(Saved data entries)
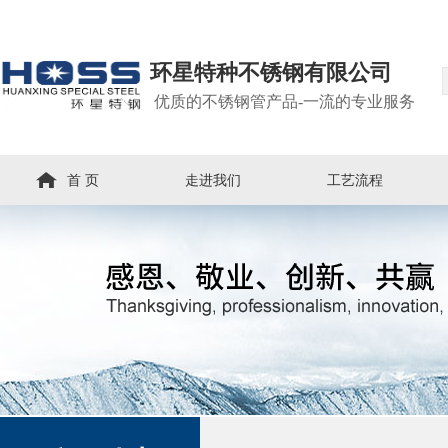
环星特种不锈钢有限公司
优质的不锈钢管产品-一流的专业服务
首 页
走进我们
工艺流程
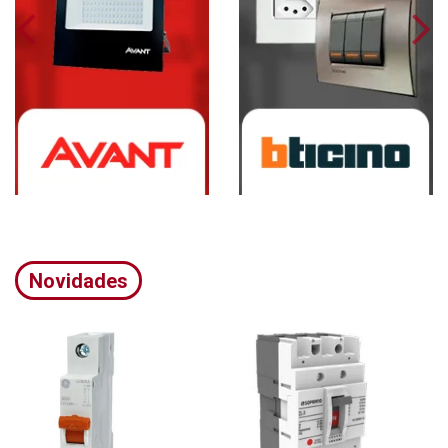
Novidades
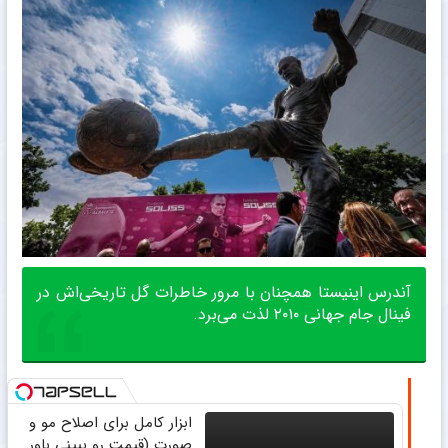
آندرس اینیستا همچنان با مرور خاطرات گل تاریخی‌اش در
فینال جام ‏جهانی ۲۰۱۰ لذت می‌برد. ‏
ابزار کامل برای اصلاح مو و
صورت (قیمت رو ببینی باور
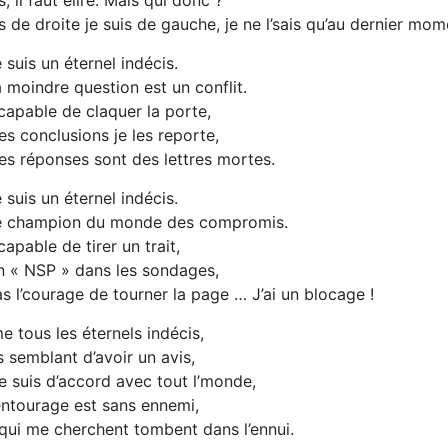
s, il faut élire. Mais qui donc ?
s de droite je suis de gauche, je ne l’sais qu’au dernier mom
 suis un éternel indécis.
 moindre question est un conflit.
capable de claquer la porte,
s conclusions je les reporte,
s réponses sont des lettres mortes.
 suis un éternel indécis.
e champion du monde des compromis.
capable de tirer un trait,
n « NSP » dans les sondages,
s l’courage de tourner la page … J’ai un blocage !
 tous les éternels indécis,
s semblant d’avoir un avis,
e suis d’accord avec tout l’monde,
ntourage est sans ennemi,
qui me cherchent tombent dans l’ennui.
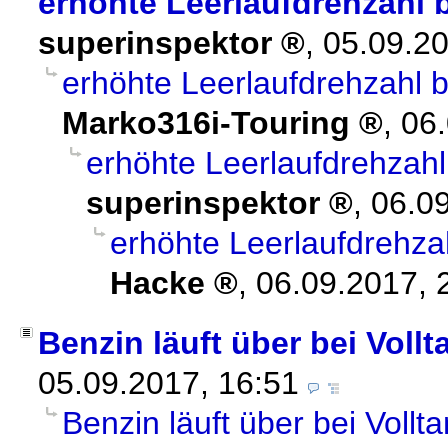
erhöhte Leerlaufdrehzahl b
superinspektor
,
05.09.2
erhöhte Leerlaufdrehzahl b
Marko316i-Touring
,
06.
erhöhte Leerlaufdrehzahl
superinspektor
,
06.09
erhöhte Leerlaufdrehzah
Hacke
,
06.09.2017, 
Benzin läuft über bei Voll
05.09.2017, 16:51
Benzin läuft über bei Vollt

◆ WORK TASK ◆
Copy each line in the data that holds the word "läuft".

◆ RESULT FOR THIS EXERCISE ◆
Benzin läuft über bei Voll
Benzin läuft über bei Vollt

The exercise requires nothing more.